Jean Jauniaux, Le jugement des Glaces, roman  Editions MEO, 2024 (2024, 173 pages, 19 euros)

Ce dernier roman de l’auteur, contrairement à ce que son titre pourrait laisser croire, ne se passe pas au Groenland ni au Pôle Sud !
Barthélemy, le personnage principal, est un Belge habitant à Bruxelles. Professeur dans une institution d’enseignement spécialisé, il est l’objet de moqueries et de harcèlement de la part de ses élèves qu’il finit par haïr. Devenu insomniaque, il promène son enregistreur sur les quais du Canal, à l’écoute des laissés pour compte de la nuit. Les notes transcrites par la suite lui permettront de publier un « Guide » sous le pseudonyme d’Edmond Morrel. Succès et argent ainsi récolté lui permettront de mettre fin définitivement à sa carrière d’enseignant.
L’achat d’une étrange villa sur une dune de Saint- Idesbald va bouleverser sa vie, une vie qui ne tenait plus qu’à un fil, tant il se sentait désespéré et seul. Jusqu’à ce soir où cinq « pèlerins » font irruption dans son quotidien : écriture et action vont désormais se conjuguer.

Comme se plaît à le souligner Jean-Marie Le Clézio dans le texte de l’avant-propos, l’auteur aime mélanger le personnel et l’imaginaire. De longs développements introspectifs donnent au lecteur l’occasion de pénétrer dans « l’âme » humaine, celle de Barthélemy comme celle de tant d’êtres en déroute, harassés par le poids du quotidien laborieux, en révolte contre la triste évolution d’un monde où l’appât du gain prime sur toute autre préoccupation, qu’elle soit d’ordre écologique ou humanitaire. La rencontre fortuite avec Van Drogenbos, fonctionnaire communal responsable de l’urbanisme, illustre bien la nécessité d’un combat pour le respect de l’environnement (VD se bat depuis des années contre la fièvre immobilière qui menace le littoral). Cependant, ce fonctionnaire solitaire nous apparaît avant tout comme un grand nostalgique du temps passé au cours duquel ses parents et grands-parents lui avaient fait apprécier la beauté d’un paysage intact, quand la nature avait encore le dessus.

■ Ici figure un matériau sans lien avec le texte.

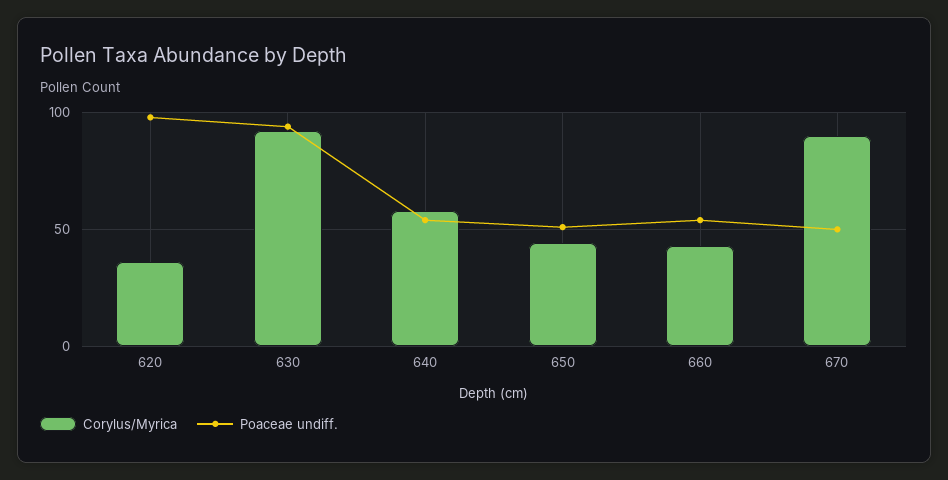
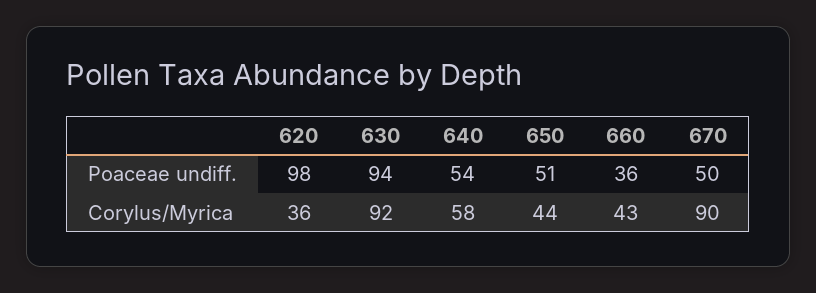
Poaceae undiff., 660: 55 -> 36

L’action au cœur du récit est également d’ordre humanitaire puisque Barthélemy et quelques autres vont aider les migrants tchétchènes, échoués à deux pas de la villa dans leur fuite vers l’Angleterre.
Toutefois, l’étrange surgit constamment dans la narration des faits comme dans les nombreuses descriptions offertes, à tel point que le lecteur doute : une villa enfouie sous la dune et prolongée par un ancien bunker allemand inachevé dans lequel sont installés des bureaux d’écriture ; le Paquebhôtel, un hôtel-paquebot désaffecté, aménagé en école pour migrants ; un vieux bateau croulant(nommé Liberty) ramené des bords du Canal de Bruxelles jusqu’à Nieuport par un ancien alcoolique au doux nom de Zanzibar ; Aslan, le Tchétchène , qui en guise de petit boulot promène les chevaux d’un fermier flamand voisin…, tout ceci est-il vraiment de l’ordre du possible ?

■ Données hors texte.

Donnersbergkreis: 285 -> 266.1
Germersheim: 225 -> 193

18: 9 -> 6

Ce qui en revanche est solide dans ce roman, c’est la construction d’une solidarité, l’écoute mutuelle, la préoccupation pour l’autre. Ainsi, Aslan se confie au micro de Barthélemy ; il y raconte la vie dans son pays, l’arrivée des Russes et les tortures infligées à ses proches, son errance à travers l’Europe. Durant ces longs moments de confidences formulées dans une langue mixte entre russe, tchétchène et français, chacun grandit, s’enrichit de l’autre.

En conclusion, nous ne pouvons que vous conseiller vivement la lecture de ce roman de Jean Jauniaux : vous n’y croirez pas au début, vous serez choqués parfois, vous serez séduits souvent et surtout, vous rêverez d’une nouvelle humanité.